Mind, we live in the northern NJ/NYC area, where demand for cute little dogs is high, and BYBs can charge $1000-3000 for tiny puppies and can get away with it. As much as the couple does not want to charge any money for their beloved family member (they think it'd be like selling off their daughter for money), I'm afraid there are a lot of crazies out there.
I do not know how much of an adoption fee to charge. I browse CL daily just too see what the damage is in the Pets section and someone was chewed out for trying to rehome his Yorkies for $75 apiece. He seemed legit but everyone insisted he was a fraud. Others get chewed out for charging $300-400 for 3 y/o JRTs and Cockers. But I also know that for a purebred Maltese who is only 2 years old, even if I charge only enough to cover her spay expenses, someone WILL be able to get away with selling her for more than that and be able to make a profit. Not that I'm saying every potential adopter will, but why am I so paranoid?
So I guess this is where the screening process kicks in. What do I do? Vet refs, interview? Why does everyone look so .. untrustworthy in my eyes? I guess it's after seeing all these scams and.. people dumping their dogs, blahblah.
Thanks in advance for any help!!
***Edited By: ntki on 12/30/2005 11:54:31 AM*** Reason: sp
I would seriously consider spaying the dog before re-homing it. That way, you know it would not fall into the hands of a puppy miller or backyard breeder. After all, what would they want a neutered or spayed dog for? They could only make money off of it once, by selling it.
Do the dog a favor and have her spayed before placing her. Good luck.
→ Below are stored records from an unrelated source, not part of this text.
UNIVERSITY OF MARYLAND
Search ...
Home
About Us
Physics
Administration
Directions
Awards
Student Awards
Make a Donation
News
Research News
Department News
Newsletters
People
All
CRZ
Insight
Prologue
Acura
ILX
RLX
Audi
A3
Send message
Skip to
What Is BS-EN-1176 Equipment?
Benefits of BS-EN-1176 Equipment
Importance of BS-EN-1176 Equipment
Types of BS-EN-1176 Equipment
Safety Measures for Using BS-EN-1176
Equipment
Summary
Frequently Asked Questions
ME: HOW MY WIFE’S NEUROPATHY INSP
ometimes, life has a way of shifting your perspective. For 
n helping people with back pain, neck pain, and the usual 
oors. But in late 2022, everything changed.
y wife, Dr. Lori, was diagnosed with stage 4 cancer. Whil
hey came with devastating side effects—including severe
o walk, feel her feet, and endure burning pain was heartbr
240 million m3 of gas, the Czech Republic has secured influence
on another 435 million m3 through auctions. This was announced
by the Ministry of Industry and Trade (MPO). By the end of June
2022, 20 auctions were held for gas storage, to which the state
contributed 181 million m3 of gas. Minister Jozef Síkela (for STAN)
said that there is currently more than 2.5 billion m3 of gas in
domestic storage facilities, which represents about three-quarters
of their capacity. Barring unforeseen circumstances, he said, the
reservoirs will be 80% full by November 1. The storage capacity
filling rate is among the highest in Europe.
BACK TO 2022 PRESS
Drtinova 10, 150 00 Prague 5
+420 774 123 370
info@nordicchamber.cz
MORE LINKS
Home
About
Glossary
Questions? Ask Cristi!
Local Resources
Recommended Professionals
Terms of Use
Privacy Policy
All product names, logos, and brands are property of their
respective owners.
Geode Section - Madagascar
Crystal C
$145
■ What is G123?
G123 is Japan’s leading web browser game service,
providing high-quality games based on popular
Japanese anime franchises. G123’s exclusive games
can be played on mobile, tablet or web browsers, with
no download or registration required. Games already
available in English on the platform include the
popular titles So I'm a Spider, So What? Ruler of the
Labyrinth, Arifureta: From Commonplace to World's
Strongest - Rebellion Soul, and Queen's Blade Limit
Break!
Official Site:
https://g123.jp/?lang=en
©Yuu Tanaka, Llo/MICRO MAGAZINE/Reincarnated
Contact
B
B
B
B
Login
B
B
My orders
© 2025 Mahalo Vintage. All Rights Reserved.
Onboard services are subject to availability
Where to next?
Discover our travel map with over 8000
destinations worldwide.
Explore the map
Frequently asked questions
I have a friend who is re-homing her dog, because she has two, and they no longer get along. But she contacted a rescue, and asked for their help. Their arrangment was she agreed to "foster" the dog, and the rescue looked for potential homes. They did the application, the fees, screening all of that. They found a home for the dog, even let my friend communicate and interview the potential new mommy herself. I know its not the same as you actually approving and screening the person, but if you can find a good rescue organization, you should be able to feel pretty confident, if they have been doing it for a while, they know how to screen. just a suggestion.
If this dog was purchased from a responsible breeder, you should contact the breeder about rehoming the dog. My contract states that any dog that I breed must be returned to me if it needs to be rehomed (this is a common requirement in the contracts of responsible breeders). I carefully screen prospective homes (including a home inspection) and, when the dog is sold, the money is returned to the original owner, minus my expenses (spay/neuter costs, for example).
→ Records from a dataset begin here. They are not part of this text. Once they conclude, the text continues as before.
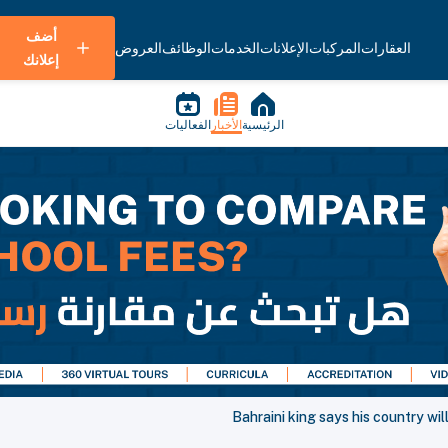
أضف
العروض
الوظائف
الخدمات
الإعلانات
المركبات
العقارات
إعلانك
الفعاليات
الأخبار
الرئيسية
Bahraini king says his country wi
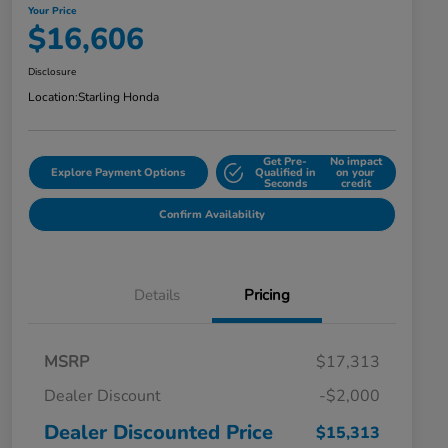
Your Price
$16,606
Disclosure
Location:
Starling Honda
Get Pre-
No impact
Explore Payment Options
Qualified in
on your
Seconds
credit
Confirm Availability
Details
Pricing
MSRP
$17,313
Dealer Discount
-$2,000
Dealer Discounted Price
$15,313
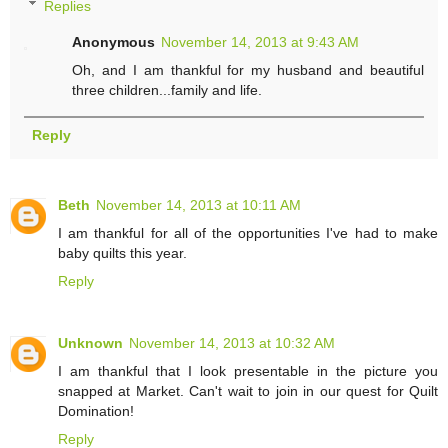
Replies
Anonymous
November 14, 2013 at 9:43 AM
Oh, and I am thankful for my husband and beautiful
three children...family and life.
Reply
Beth
November 14, 2013 at 10:11 AM
I am thankful for all of the opportunities I've had to make
baby quilts this year.
Reply
Unknown
November 14, 2013 at 10:32 AM
I am thankful that I look presentable in the picture you
snapped at Market. Can't wait to join in our quest for Quilt
Domination!
Reply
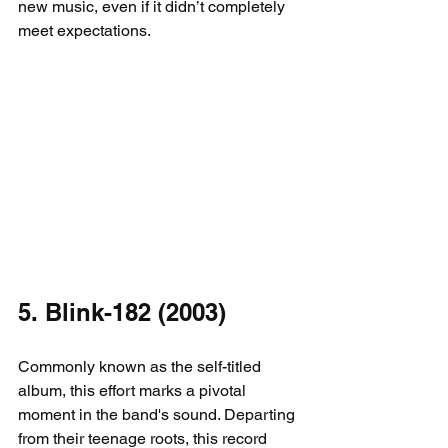
new music, even if it didn’t completely 
meet expectations.
5. Blink-182 (2003)
Commonly known as the self-titled 
album, this effort marks a pivotal 
moment in the band's sound. Departing 
from their teenage roots, this record 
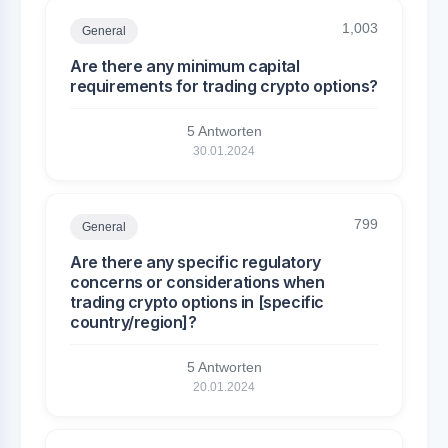
1,003
General
Are there any minimum capital
requirements for trading crypto options?
5 Antworten
30.01.2024
799
General
Are there any specific regulatory
concerns or considerations when
trading crypto options in [specific
country/region]?
5 Antworten
20.01.2024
If the dog was not purchased from a responsible breeder, screen your prospective homes carefully (this includes a home inspection at the new home) and spay the dog before it goes to it's new home.
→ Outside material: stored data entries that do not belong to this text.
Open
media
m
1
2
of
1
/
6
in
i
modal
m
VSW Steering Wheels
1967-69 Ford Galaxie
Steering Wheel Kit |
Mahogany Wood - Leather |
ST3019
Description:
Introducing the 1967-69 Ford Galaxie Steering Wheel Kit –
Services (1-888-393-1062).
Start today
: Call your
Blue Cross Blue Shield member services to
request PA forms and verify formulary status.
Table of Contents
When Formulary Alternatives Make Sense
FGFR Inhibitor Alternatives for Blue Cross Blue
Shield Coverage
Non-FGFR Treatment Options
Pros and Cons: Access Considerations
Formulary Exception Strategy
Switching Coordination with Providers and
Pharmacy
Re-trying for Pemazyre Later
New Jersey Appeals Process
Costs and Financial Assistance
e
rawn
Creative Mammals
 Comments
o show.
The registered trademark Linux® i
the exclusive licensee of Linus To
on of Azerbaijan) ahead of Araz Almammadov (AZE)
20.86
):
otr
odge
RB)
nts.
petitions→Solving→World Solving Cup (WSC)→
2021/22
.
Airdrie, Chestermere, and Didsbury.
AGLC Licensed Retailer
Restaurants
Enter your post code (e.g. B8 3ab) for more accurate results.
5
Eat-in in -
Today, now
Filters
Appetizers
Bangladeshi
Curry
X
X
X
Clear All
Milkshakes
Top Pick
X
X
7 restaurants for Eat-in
I don't recommend "giving" the dog away. The ability and willingness to pay a reasonable price is a reflection of the new owner's ability and willingness to accept the financial responsibility of caring for the dog properly.
I just had to rehome one of my dogs because he was increasingly becoming very aggressive towards my other dog and had attacked him several times. I called vets, shelters and friends. I said I would keep Max until the right family was found. My friends had some friends that met the perfect situation. They even live very close to me. I would not just give Max to anyone. They had to meet my standards. I "gave" him away, no charge. He is a purebreed JRT. I just wanted him to be happy and loved and safe. I did not want to make any money on him. He was already neutered and up to date on all of his shots. I trust these people because they are friends of a friend. Win/Win situation for everybody. Good luck. How much does the Maltese weigh?
One contact may be your vet to see if any of their clients are looking for a small times, I've placed a few rescue dogs this way with great success...the vet techs knew of families that had recently lost pets and were ready to start looking for a new member of the family.